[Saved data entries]
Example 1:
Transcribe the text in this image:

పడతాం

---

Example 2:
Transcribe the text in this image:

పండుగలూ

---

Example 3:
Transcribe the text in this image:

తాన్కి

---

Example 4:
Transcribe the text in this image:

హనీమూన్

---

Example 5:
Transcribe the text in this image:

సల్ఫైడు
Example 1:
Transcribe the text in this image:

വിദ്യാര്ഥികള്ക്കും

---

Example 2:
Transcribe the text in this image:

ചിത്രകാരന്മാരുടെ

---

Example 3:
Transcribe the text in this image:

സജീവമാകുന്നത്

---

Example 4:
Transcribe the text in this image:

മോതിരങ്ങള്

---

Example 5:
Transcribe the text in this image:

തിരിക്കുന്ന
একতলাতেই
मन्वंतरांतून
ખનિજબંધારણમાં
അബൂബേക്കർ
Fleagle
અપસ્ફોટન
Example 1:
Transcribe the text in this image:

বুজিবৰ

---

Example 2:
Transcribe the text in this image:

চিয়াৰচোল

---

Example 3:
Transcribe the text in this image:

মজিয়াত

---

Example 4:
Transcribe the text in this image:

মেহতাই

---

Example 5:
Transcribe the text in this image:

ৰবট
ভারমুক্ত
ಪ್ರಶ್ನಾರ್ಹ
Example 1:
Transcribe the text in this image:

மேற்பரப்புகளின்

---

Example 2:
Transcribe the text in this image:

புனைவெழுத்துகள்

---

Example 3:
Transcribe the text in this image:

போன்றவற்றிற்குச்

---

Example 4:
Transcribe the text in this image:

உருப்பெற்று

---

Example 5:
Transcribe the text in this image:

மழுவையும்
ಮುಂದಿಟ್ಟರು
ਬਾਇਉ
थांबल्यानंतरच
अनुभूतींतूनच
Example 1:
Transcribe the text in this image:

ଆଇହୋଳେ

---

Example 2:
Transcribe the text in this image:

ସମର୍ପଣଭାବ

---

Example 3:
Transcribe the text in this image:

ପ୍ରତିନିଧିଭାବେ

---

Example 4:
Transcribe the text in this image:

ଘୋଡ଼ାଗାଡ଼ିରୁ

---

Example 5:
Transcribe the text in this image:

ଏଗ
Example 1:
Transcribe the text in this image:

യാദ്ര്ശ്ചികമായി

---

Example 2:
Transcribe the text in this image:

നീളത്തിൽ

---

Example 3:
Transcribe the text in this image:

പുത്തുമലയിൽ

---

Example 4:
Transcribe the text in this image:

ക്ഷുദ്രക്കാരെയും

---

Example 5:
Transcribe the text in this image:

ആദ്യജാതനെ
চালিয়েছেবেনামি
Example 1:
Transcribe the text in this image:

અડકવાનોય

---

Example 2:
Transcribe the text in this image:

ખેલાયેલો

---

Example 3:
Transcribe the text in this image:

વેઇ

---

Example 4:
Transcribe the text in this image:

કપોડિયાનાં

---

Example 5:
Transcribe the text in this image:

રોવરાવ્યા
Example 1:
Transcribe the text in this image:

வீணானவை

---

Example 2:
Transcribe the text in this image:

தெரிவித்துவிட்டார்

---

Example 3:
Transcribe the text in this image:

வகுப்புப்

_Aim of the task_
Please return all of the records exactly.

_Solution for this problem_
Example 1:
Transcribe the text in this image:

పడతాం

---

Example 2:
Transcribe the text in this image:

పండుగలూ

---

Example 3:
Transcribe the text in this image:

తాన్కి

---

Example 4:
Transcribe the text in this image:

హనీమూన్

---

Example 5:
Transcribe the text in this image:

సల్ఫైడు
Example 1:
Transcribe the text in this image:

വിദ്യാര്ഥികള്ക്കും

---

Example 2:
Transcribe the text in this image:

ചിത്രകാരന്മാരുടെ

---

Example 3:
Transcribe the text in this image:

സജീവമാകുന്നത്

---

Example 4:
Transcribe the text in this image:

മോതിരങ്ങള്

---

Example 5:
Transcribe the text in this image:

തിരിക്കുന്ന
একতলাতেই
मन्वंतरांतून
ખનિજબંધારણમાં
അബൂബേക്കർ
Fleagle
અપસ્ફોટન
Example 1:
Transcribe the text in this image:

বুজিবৰ

---

Example 2:
Transcribe the text in this image:

চিয়াৰচোল

---

Example 3:
Transcribe the text in this image:

মজিয়াত

---

Example 4:
Transcribe the text in this image:

মেহতাই

---

Example 5:
Transcribe the text in this image:

ৰবট
ভারমুক্ত
ಪ್ರಶ್ನಾರ್ಹ
Example 1:
Transcribe the text in this image:

மேற்பரப்புகளின்

---

Example 2:
Transcribe the text in this image:

புனைவெழுத்துகள்

---

Example 3:
Transcribe the text in this image:

போன்றவற்றிற்குச்

---

Example 4:
Transcribe the text in this image:

உருப்பெற்று

---

Example 5:
Transcribe the text in this image:

மழுவையும்
ಮುಂದಿಟ್ಟರು
ਬਾਇਉ
थांबल्यानंतरच
अनुभूतींतूनच
Example 1:
Transcribe the text in this image:

ଆଇହୋଳେ

---

Example 2:
Transcribe the text in this image:

ସମର୍ପଣଭାବ

---

Example 3:
Transcribe the text in this image:

ପ୍ରତିନିଧିଭାବେ

---

Example 4:
Transcribe the text in this image:

ଘୋଡ଼ାଗାଡ଼ିରୁ

---

Example 5:
Transcribe the text in this image:

ଏଗ
Example 1:
Transcribe the text in this image:

യാദ്ര്ശ്ചികമായി

---

Example 2:
Transcribe the text in this image:

നീളത്തിൽ

---

Example 3:
Transcribe the text in this image:

പുത്തുമലയിൽ

---

Example 4:
Transcribe the text in this image:

ക്ഷുദ്രക്കാരെയും

---

Example 5:
Transcribe the text in this image:

ആദ്യജാതനെ
চালিয়েছেবেনামি
Example 1:
Transcribe the text in this image:

અડકવાનોય

---

Example 2:
Transcribe the text in this image:

ખેલાયેલો

---

Example 3:
Transcribe the text in this image:

વેઇ

---

Example 4:
Transcribe the text in this image:

કપોડિયાનાં

---

Example 5:
Transcribe the text in this image:

રોવરાવ્યા
Example 1:
Transcribe the text in this image:

வீணானவை

---

Example 2:
Transcribe the text in this image:

தெரிவித்துவிட்டார்

---

Example 3:
Transcribe the text in this image:

வகுப்புப்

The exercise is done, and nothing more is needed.